The probability threshold at which a classification was made was initially set at a standard 0.5. This was explored, and the optimal predictive thresholds determined using the thresholder function49, and also assessed visually to optimise model performance. Variable importance was determined for each tree within the random forest by calculating the difference between the prediction accuracy, and the prediction accuracy after a variable had been permuted.

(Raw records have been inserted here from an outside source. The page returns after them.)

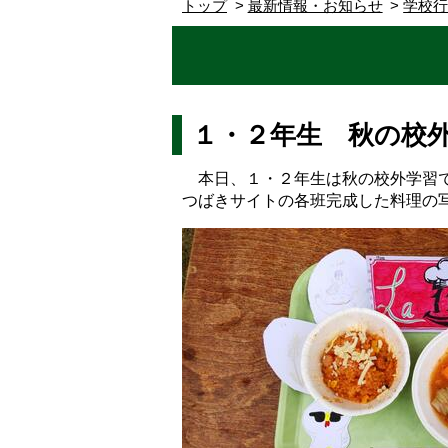
トップ
最新情報・お知らせ
学校
１・２年生 秋の校
本日、１・２年生は秋の校外学習で
つばきサイトの各班完成した料理の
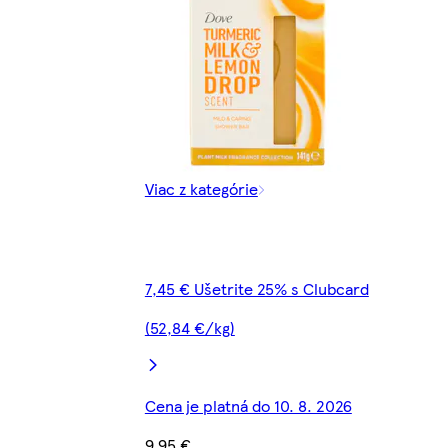
Viac z kategórie
7,45 € Ušetrite 25% s Clubcard
(52,84 €/kg)
Cena je platná do 10. 8. 2026
9,95 €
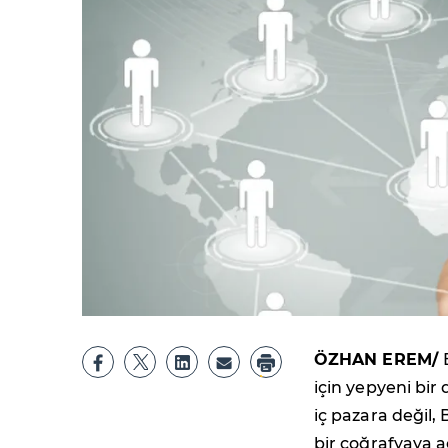
ÖZHAN EREM/
için yepyeni bir
iç pazara değil,
bir coğrafyaya aç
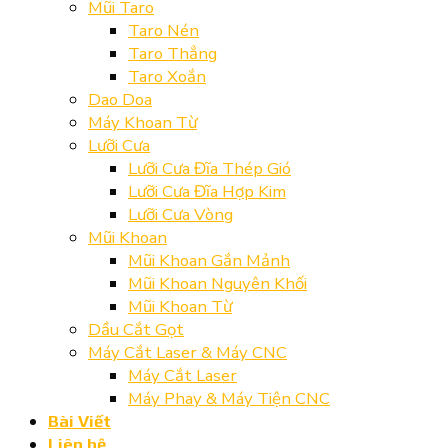
Mũi Taro
Taro Nén
Taro Thẳng
Taro Xoắn
Dao Doa
Máy Khoan Từ
Lưỡi Cưa
Lưỡi Cưa Đĩa Thép Gió
Lưỡi Cưa Đĩa Hợp Kim
Lưỡi Cưa Vòng
Mũi Khoan
Mũi Khoan Gắn Mảnh
Mũi Khoan Nguyên Khối
Mũi Khoan Từ
Dầu Cắt Gọt
Máy Cắt Laser & Máy CNC
Máy Cắt Laser
Máy Phay & Máy Tiện CNC
Bài Viết
Liên hệ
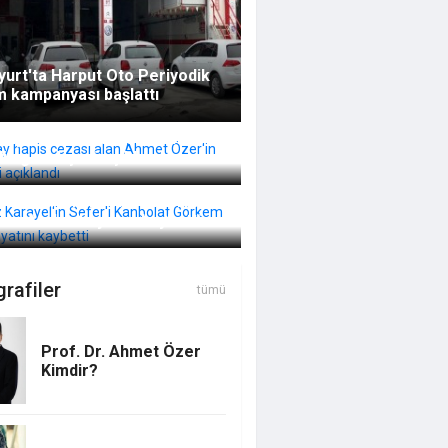
urt'ta Harput Oto Periyodik
m kampanyası başlattı
 3 ay hapis cezası alan Ahmet
in gerekçesi açıklandı
z Karayel'in Sefer'i Kanbolat
m Arslan hayatını kaybetti
rafiler
tümü
Prof. Dr. Ahmet Özer
Kimdir?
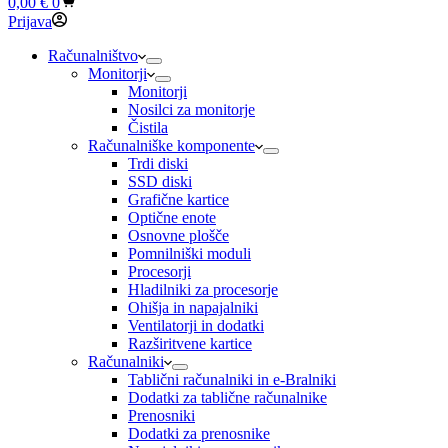
Shopping
0,00
€
0
cart
Prijava
Računalništvo
Monitorji
Monitorji
Nosilci za monitorje
Čistila
Računalniške komponente
Trdi diski
SSD diski
Grafične kartice
Optične enote
Osnovne plošče
Pomnilniški moduli
Procesorji
Hladilniki za procesorje
Ohišja in napajalniki
Ventilatorji in dodatki
Razširitvene kartice
Računalniki
Tablični računalniki in e-Bralniki
Dodatki za tablične računalnike
Prenosniki
Dodatki za prenosnike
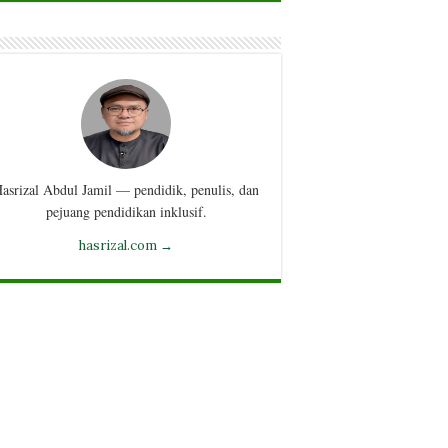
asrizal Abdul Jamil — pendidik, penulis, dan
pejuang pendidikan inklusif.
hasrizal.com →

This difference was then averaged across all trees and normalised by the standard error to determine the variable importance for each variable50. Recursive feature elimination was performed to remove extraneous features and identify the most parsimonious model which maintained optimised performance. Subsampling was performed using up, down and the synthetic minority over-sampling technique (SMOTE)51 subsampling methods, however subsampling was not found to improve model performance and was therefore not used to estimate final models.

Cross validation results of both model performance and model tuning options were analysed via a confusion matrix45, with models being chosen based on their accuracy, positive and negative predictive values, alongside a variety of performance measures, as has been previously recommended52,53. ROC curves and lift plots were also used to analyse models, with calibration plots being used to assess reliability of probability estimates of final models33.